[[ Material provided, beginning ]]

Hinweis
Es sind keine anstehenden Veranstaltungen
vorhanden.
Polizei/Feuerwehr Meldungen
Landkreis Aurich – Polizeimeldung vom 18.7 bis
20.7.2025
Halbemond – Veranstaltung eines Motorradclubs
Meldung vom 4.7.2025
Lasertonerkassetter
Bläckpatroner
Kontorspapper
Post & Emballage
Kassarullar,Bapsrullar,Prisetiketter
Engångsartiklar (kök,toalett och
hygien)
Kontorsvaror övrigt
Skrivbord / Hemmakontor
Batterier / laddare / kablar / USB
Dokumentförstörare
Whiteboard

[[ Material provided, end ]]

Task directions:
When you answer, set down the entries above precisely as they read.

Task answer:
Hinweis
Es sind keine anstehenden Veranstaltungen
vorhanden.
Polizei/Feuerwehr Meldungen
Landkreis Aurich – Polizeimeldung vom 18.7 bis
20.7.2025
Halbemond – Veranstaltung eines Motorradclubs
Meldung vom 4.7.2025
Lasertonerkassetter
Bläckpatroner
Kontorspapper
Post & Emballage
Kassarullar,Bapsrullar,Prisetiketter
Engångsartiklar (kök,toalett och
hygien)
Kontorsvaror övrigt
Skrivbord / Hemmakontor
Batterier / laddare / kablar / USB
Dokumentförstörare
Whiteboard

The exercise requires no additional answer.